Look, noir is about losers.  The characters in these existential, nihilistic tales are doomed.  They may not die, but they probably should, as the life that awaits them is certain to be so ugly, so lost and lonely, that they’d be better off just curling up and getting it over with.  And let’s face it, they deserve it.

Some well-known examples of noir fiction (most of which were also made into films):

James M. Cain:  The Postman Always Rings Twice and Double Indemnity
Dashiell Hammett: The Maltese Falcon
Raymond Chandler:  The Long Goodbye
Patricia Highsmith: Strangers on a Train and The Talented Mr. Ripley

Other important U.S. writers in the noir tradition are Cornell Woolrich, Dorothy B. Hughes, Jim Thompson, David Goodis and Elmore Leonard. Try looking up “noir fiction” in the keyword window in our catalog for lots of other possibilities.

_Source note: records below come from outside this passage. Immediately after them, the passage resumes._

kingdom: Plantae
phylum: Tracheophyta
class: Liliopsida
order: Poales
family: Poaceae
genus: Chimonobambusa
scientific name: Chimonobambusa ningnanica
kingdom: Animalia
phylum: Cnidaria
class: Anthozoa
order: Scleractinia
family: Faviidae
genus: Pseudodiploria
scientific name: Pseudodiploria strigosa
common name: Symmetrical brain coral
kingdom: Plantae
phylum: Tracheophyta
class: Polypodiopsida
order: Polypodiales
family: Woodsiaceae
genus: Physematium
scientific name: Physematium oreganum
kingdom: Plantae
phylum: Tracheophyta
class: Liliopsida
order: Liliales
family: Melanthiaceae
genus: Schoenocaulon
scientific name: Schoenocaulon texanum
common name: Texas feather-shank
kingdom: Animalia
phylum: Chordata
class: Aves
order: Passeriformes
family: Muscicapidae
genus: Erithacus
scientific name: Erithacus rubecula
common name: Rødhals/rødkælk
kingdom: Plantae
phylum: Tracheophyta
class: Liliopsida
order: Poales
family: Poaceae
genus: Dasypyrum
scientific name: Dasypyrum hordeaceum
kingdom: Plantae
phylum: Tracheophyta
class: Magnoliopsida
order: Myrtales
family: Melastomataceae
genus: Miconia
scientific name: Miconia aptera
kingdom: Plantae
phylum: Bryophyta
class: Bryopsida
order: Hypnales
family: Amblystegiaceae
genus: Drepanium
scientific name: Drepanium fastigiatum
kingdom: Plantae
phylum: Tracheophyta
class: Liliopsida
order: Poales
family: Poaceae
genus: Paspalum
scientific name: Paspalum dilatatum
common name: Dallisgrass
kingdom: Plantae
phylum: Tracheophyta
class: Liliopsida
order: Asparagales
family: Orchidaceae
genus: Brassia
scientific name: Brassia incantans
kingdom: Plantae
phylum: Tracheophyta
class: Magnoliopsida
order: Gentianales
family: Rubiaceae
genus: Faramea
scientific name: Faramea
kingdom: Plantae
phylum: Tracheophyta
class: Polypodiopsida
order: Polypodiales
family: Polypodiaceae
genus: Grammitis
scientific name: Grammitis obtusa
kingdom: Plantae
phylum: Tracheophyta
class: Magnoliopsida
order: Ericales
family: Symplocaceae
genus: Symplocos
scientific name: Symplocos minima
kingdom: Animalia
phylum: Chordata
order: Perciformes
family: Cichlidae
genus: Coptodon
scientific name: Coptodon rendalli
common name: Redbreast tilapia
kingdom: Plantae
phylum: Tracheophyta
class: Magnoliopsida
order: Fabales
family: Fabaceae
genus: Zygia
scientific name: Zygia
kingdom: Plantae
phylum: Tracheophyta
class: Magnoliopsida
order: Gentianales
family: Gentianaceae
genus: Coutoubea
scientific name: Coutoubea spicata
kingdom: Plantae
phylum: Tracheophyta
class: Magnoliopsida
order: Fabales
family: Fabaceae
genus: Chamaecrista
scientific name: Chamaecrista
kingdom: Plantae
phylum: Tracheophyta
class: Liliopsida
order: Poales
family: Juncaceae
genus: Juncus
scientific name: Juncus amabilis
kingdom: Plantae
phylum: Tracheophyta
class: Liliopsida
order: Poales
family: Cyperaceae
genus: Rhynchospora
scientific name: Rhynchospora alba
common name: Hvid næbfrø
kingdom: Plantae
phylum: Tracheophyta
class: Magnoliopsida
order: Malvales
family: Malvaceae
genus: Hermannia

Akashic Publishers has a series of noir compilations based on geography:  ie London Noir, Paris Noir, Brooklyn Noir—  a groundbreaking series of original noir anthologies. Each book is comprised of all-new stories, each one set in a distinct neighborhood or location within the city of the book.
Other internet articles about noir:
Série Noire Project: Introduction
Why the hullabaloo about Noir Fiction?

 ~Beth K., Central Library

One response to “Noir Fiction”

  1. I was just talking with one of our volunteers here at the Central library, and I had somehow missed the fact that the first film in this series was NIGHTMARE ALLEY, based on the NOTORIOUS and gloriously decadent and debauched book by William Lindsay Gresham, and recently reprinted by NRYB classics. Check it out – there’s also a good Graphic Novel adaptation.

    Interesting side note: anyone who is familiar with the play or movie “Shadow Lands” about the relationship between C.S. Lewis and Joy Davidman, who was married to him while she was dying of bone cancer. Joy’s ill-fated first marriage was to Gresham, author of Nightmare Alley! Shadowlands indeed!